» Problem requirements: A single number is wanted: how many lines of the data below include the string "navy"?

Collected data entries
◆ ◆ ◆ ◆ ◆ ◆ ◆
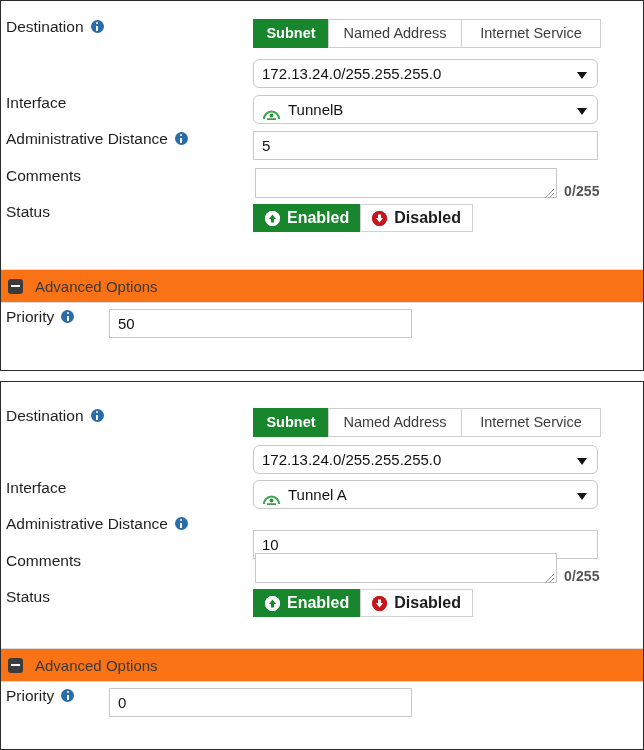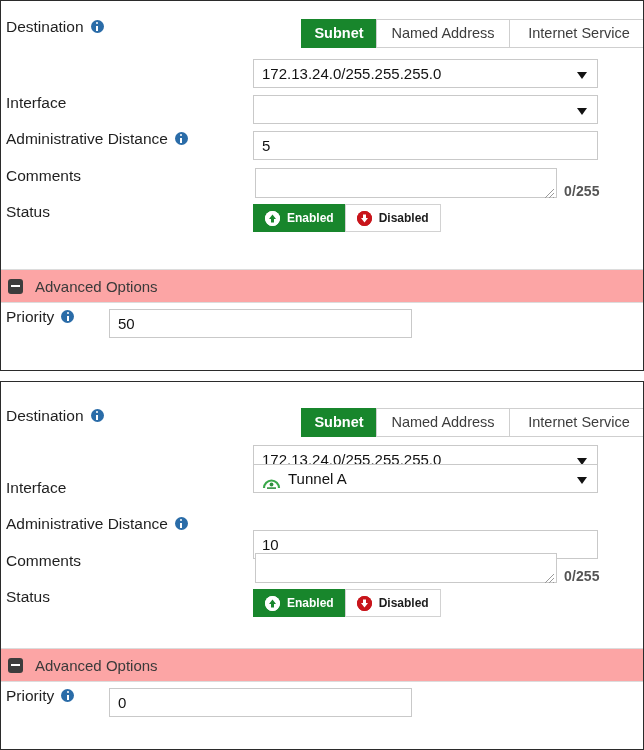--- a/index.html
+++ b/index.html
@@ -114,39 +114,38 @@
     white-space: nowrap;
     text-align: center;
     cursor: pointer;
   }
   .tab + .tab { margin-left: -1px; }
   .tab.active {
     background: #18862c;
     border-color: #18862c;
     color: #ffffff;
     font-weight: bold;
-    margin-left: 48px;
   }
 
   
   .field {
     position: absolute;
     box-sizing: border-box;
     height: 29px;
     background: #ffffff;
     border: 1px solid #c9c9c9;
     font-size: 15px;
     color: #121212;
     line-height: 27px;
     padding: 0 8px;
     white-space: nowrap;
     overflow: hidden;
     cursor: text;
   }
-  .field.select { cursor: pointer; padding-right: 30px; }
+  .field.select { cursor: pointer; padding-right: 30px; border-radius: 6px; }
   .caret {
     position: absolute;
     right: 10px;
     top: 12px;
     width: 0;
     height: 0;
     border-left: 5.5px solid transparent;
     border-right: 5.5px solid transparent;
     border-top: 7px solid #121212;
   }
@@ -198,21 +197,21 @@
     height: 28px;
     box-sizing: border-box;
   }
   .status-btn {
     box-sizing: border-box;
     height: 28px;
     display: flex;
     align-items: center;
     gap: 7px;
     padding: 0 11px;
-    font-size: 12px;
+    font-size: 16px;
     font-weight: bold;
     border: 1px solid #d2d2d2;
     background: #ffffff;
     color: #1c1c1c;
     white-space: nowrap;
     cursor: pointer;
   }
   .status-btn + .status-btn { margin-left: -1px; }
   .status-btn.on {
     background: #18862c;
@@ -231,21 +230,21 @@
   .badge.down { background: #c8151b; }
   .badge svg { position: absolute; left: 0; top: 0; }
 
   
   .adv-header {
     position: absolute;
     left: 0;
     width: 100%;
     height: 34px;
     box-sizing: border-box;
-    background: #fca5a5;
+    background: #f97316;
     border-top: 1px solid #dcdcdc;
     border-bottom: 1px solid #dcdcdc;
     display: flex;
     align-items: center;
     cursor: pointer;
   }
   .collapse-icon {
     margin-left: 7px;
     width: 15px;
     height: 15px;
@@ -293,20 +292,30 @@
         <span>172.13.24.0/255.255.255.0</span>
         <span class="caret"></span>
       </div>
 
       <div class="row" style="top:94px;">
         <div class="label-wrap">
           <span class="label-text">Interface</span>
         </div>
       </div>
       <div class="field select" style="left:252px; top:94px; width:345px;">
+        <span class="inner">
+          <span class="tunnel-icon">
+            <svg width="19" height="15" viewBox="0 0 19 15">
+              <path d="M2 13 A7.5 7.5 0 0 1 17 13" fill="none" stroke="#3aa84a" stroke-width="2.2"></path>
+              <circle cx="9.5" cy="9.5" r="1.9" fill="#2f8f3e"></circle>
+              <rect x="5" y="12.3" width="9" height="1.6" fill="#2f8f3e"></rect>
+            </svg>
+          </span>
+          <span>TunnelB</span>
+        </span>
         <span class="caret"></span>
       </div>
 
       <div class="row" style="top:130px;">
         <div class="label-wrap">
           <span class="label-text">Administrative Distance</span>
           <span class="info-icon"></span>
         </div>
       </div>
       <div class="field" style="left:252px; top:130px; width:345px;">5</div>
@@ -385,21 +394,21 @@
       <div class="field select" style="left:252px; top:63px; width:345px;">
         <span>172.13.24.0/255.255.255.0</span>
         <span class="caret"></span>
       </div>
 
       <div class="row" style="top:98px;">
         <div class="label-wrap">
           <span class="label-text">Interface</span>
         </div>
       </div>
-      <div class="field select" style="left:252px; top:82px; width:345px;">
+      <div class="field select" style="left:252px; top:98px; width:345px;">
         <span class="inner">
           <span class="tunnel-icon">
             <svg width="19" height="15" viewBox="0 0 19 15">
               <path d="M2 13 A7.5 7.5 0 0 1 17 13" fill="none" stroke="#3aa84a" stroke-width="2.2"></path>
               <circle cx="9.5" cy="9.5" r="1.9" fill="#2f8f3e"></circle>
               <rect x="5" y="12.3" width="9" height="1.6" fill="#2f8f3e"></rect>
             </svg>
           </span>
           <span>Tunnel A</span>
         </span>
◆ ◆ ◆ ◆ ◆ ◆ ◆
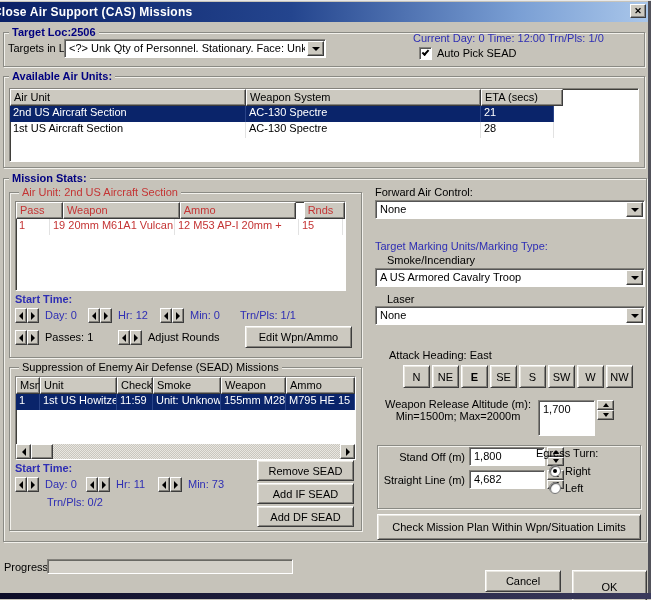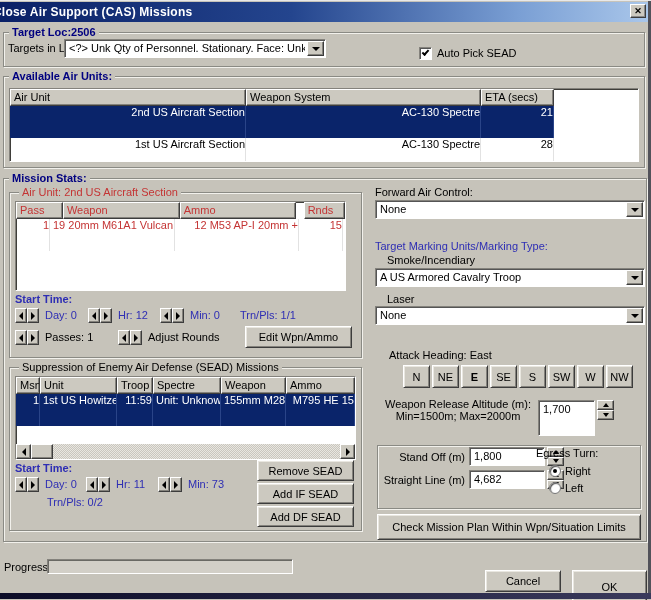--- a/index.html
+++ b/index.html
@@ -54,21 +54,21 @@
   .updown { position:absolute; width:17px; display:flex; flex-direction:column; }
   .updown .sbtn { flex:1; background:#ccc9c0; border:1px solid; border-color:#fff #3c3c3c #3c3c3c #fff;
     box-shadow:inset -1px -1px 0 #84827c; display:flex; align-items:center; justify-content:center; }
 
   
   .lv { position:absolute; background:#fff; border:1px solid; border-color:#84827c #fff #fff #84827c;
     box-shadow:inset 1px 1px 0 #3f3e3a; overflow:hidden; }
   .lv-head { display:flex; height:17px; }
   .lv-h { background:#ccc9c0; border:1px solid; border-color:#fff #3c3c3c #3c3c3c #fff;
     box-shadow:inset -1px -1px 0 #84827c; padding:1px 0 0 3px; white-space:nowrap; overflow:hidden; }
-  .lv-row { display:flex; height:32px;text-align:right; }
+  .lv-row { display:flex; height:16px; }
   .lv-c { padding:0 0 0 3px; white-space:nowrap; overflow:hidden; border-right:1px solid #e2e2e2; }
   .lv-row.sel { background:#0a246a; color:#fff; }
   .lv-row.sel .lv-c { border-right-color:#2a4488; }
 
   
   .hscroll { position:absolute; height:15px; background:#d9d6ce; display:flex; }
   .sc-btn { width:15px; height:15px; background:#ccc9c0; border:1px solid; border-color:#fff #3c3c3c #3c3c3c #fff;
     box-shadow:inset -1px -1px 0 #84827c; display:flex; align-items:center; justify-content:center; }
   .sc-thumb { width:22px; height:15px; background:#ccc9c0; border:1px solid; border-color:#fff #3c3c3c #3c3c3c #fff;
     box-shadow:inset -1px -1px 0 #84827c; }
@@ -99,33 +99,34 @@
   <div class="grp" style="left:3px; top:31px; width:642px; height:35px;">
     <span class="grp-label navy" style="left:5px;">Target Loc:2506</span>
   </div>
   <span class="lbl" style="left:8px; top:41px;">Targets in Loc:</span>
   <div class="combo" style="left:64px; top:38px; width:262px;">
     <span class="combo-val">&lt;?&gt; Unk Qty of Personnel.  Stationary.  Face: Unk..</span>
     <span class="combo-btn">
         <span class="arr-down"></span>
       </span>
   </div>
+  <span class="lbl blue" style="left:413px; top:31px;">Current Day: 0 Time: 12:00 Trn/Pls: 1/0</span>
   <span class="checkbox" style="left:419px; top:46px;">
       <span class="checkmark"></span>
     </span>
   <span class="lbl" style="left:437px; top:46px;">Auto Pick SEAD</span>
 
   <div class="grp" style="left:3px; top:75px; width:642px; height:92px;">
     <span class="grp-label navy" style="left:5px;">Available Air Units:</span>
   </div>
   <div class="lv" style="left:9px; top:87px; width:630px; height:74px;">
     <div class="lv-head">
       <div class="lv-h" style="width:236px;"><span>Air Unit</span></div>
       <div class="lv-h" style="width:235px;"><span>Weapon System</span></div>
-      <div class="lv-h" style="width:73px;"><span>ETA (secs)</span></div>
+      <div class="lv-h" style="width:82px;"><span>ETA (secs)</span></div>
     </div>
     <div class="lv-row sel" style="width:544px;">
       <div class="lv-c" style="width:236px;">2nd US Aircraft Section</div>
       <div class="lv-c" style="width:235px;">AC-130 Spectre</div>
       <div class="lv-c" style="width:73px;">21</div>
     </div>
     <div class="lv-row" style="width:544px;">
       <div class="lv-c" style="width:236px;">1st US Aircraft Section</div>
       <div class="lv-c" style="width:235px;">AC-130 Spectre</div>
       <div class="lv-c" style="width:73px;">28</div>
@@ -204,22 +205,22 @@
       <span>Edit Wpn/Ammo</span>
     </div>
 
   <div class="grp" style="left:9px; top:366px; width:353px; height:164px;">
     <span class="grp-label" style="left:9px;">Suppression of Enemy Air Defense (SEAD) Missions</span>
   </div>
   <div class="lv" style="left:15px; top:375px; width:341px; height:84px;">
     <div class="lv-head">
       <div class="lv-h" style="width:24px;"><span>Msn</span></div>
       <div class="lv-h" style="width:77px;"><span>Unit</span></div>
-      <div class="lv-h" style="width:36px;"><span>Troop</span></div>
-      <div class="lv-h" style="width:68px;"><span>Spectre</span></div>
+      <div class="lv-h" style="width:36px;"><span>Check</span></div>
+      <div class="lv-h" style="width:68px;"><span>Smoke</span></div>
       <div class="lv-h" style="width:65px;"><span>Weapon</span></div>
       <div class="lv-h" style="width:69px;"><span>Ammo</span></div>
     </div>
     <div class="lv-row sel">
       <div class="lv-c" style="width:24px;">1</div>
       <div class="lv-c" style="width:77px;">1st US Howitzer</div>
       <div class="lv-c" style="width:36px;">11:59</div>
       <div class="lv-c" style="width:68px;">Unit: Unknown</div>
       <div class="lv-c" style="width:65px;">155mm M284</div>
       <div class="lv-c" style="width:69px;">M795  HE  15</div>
◆ ◆ ◆ ◆ ◆ ◆ ◆
» Output below: 2